Frage an Ulrich Kelber von Armin L. bezüglich Innere Sicherheit
1. Werden Sie im Falle Ihrer Wahl gegen neue Militäreinsätze der Bundeswehr stimmen und sich dafür einsetzen, dass die Bundeswehr aus allen Kampfeinsätzen zurückgeholt wird?
2. Werden Sie darauf dringen, dass die Bundesregierung, die Europäische Union und die Vereinten Nationen Maßnahmen der zivilen Krisenprävention und zivilen Konfliktbearbeitung ergreifen, um Krisen und Konflikte friedlich beizulegen bzw. sie gar nicht erst eskalieren zu lassen?
3. Was werden Sie im Falle Ihrer Wahl unternehmen, um die Weiterentwicklung, die finanzielle Förderung und die Bereitstellung von Ausbildungskapazitäten für Personal solcher ziviler Beobachtermissionen voran zu treiben?

+ + + + +

● **AUFGABEN**:
1) Stimmen die Aussagen (a) bis (c) mit dem Textauszug überein? Antworten Sie jeweils mit Ja oder Nein und zitieren Sie die entscheidenden Worte wörtlich.
(a) Die erste Frage betrifft Militäreinsätze der Bundeswehr.
(b) In der zweiten Frage wird die NATO genannt.
(c) Die dritte Frage betrifft Ausbildungskapazitäten für Personal ziviler Beobachtermissionen.
2) Schreiben Sie den Textauszug von „2. Werden Sie“ bis „eskalieren zu lassen?“ wortgetreu ab.

● **VORGEGEBENES MATERIAL**:
+ + + + +

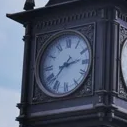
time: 2:37
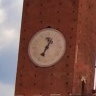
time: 12:34
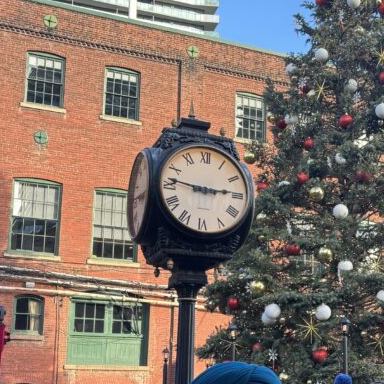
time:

+ + + + +

● **LÖSUNGEN JE AUFGABE**:
1)
(a) Ja: „gegen neue Militäreinsätze der Bundeswehr stimmen“
(b) Nein: „die Bundesregierung, die Europäische Union und die Vereinten Nationen“
(c) Ja: „Bereitstellung von Ausbildungskapazitäten für Personal solcher ziviler Beobachtermissionen“

2)
2. Werden Sie darauf dringen, dass die Bundesregierung, die Europäische Union und die Vereinten Nationen Maßnahmen der zivilen Krisenprävention und zivilen Konfliktbearbeitung ergreifen, um Krisen und Konflikte friedlich beizulegen bzw. sie gar nicht erst eskalieren zu lassen?